On 2021-06-27 3:06 p.m., David T-G wrote:
Hi, all --
I would have called this a vpn, but after reading the recent [excellent] thread on what is or isn't vpn and what it can or can't do for one, maybe that's not the right term ...
I have multiple sites
A.comcast.net 192.168.a.0/24 B.att.net 192.168.b.0/24 C.localisp.net 192.168.c.0/24 ...
that I would like to integrate into my own WAN and be able to see devices (machines, printers, etcetc) using the Internet as my transport medium. [NB that I don't have a proper router at most of these sites; I only have what the ISP gives me.] Better yet, when I'm on the road with a laptop I'd love to be able to connect into that and be part (just like remote office work). I was thinking that a host at each location, exposed through the firewall, would act as the local gateway and I could just route traffic across ... um, well ... that's where I run out :-)
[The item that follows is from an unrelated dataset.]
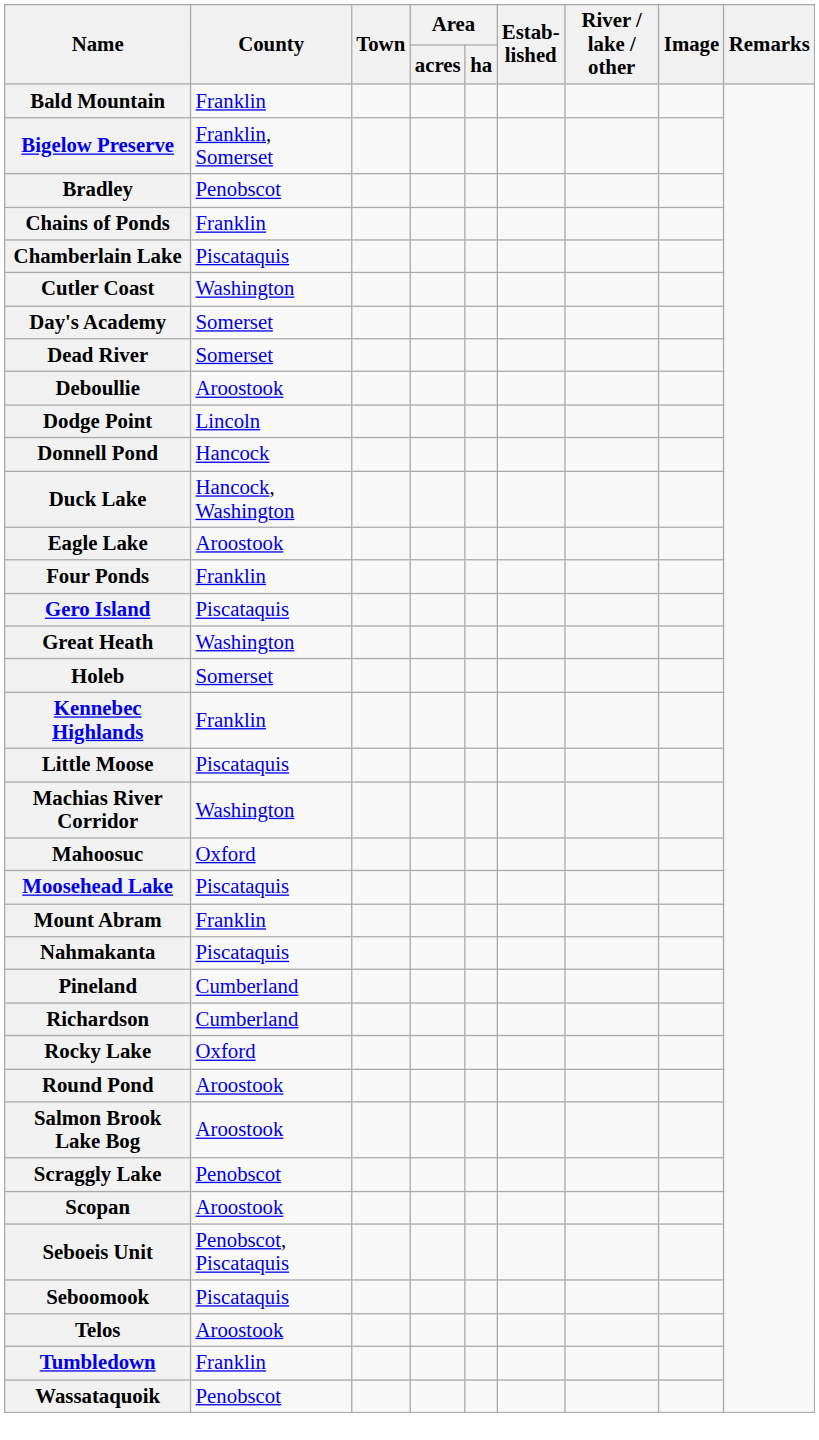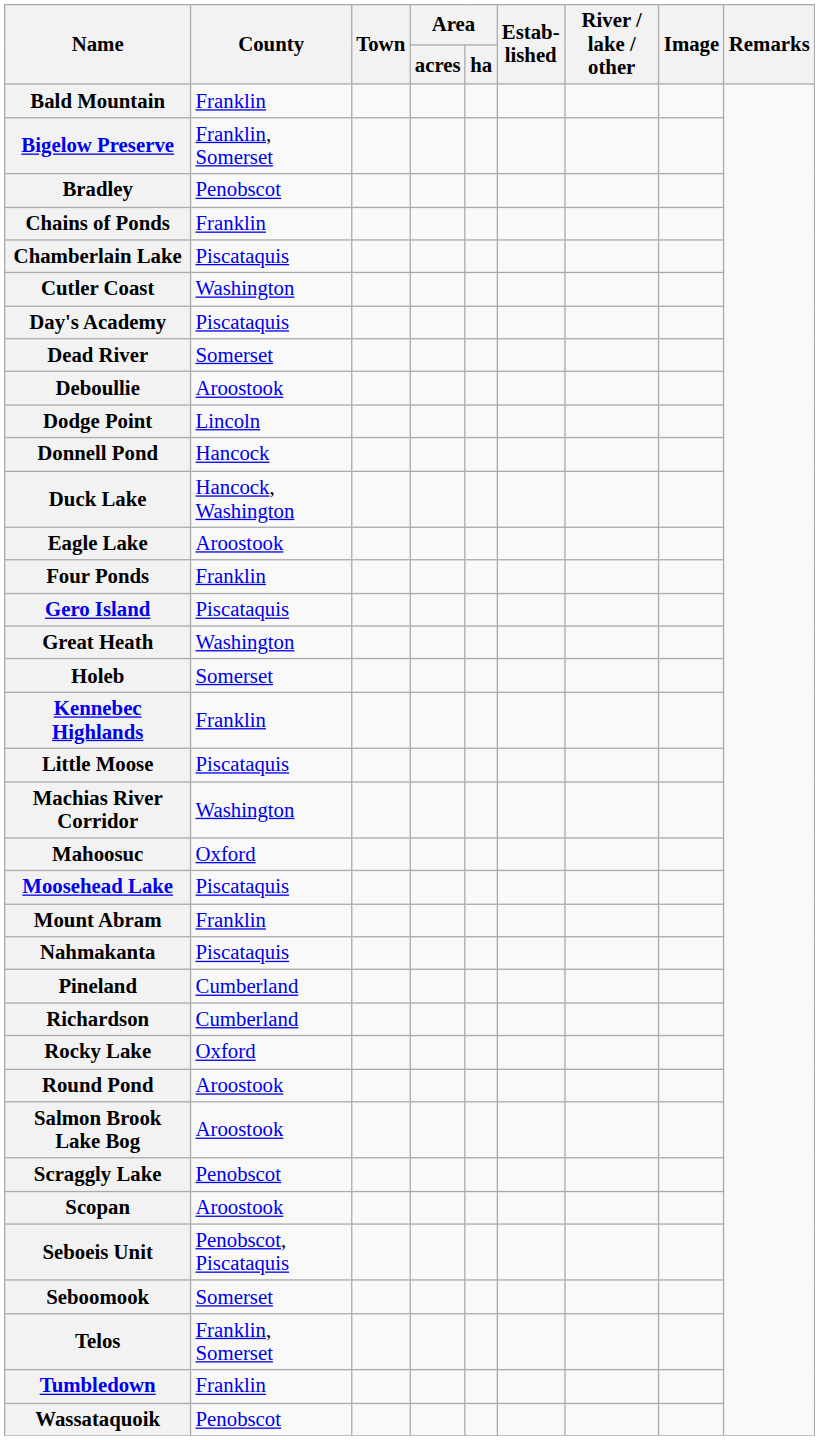Day's Academy | County: Somerset -> Piscataquis
Seboomook | County: Piscataquis -> Somerset
Telos | County: Aroostook -> Franklin, Somerset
Is there any consumer-level software that will let me overlay a private network across multiple sites and encrypt the traffic between sites? And does each device in a site have two addresses (192.168.?.? and 172.16.?.?) or do I set each router's internal DHCP range to the larger network?
Where do go to I learn about this stuff? :-)
TIA again
:-D
I think you are still talking about a VPN. You can have multiple site VPNs, either with a common "hub" or just individual links between sites. With only 3 sites, that may be the way to go. You then have to set up the appropriate routing among sites. That is a bit beyond what consumer grade router can do but is trivial for proper routers from Cisco etc. You may want to look into pfsense, which is built on FreeBSD. You can buy Netgate routers or install it on an old computer. I run it on a Qotom mini PC, with i5 CPU, 4 GB RAM, 64 GB SSD and 4 Gb NICs. Pfsense supports IPSec, OpenVPN and Wireguard VPNs. Hopefully, you're also considering IPv6. Both Comcast and AT&T provide it. I've been running IPv6 for over 11 years. Instead of having to share a single IP address with NAT, as on IPv4, IPv6 provides an incredibly huge number of addresses. I get a /56 prefix from my ISP, which contains 2^72 addresses. A single /64 prefix, as would be used on a LAN provides 18.4 billion, billion addresses. I currently have /64s for my main LAN, guest WiFi, test LAN, VPN and a LAN on a Cisco router. That leaves me with only 251 spare /64s. ;-) BTW, a single /64 has the entire IPv4 address space squared!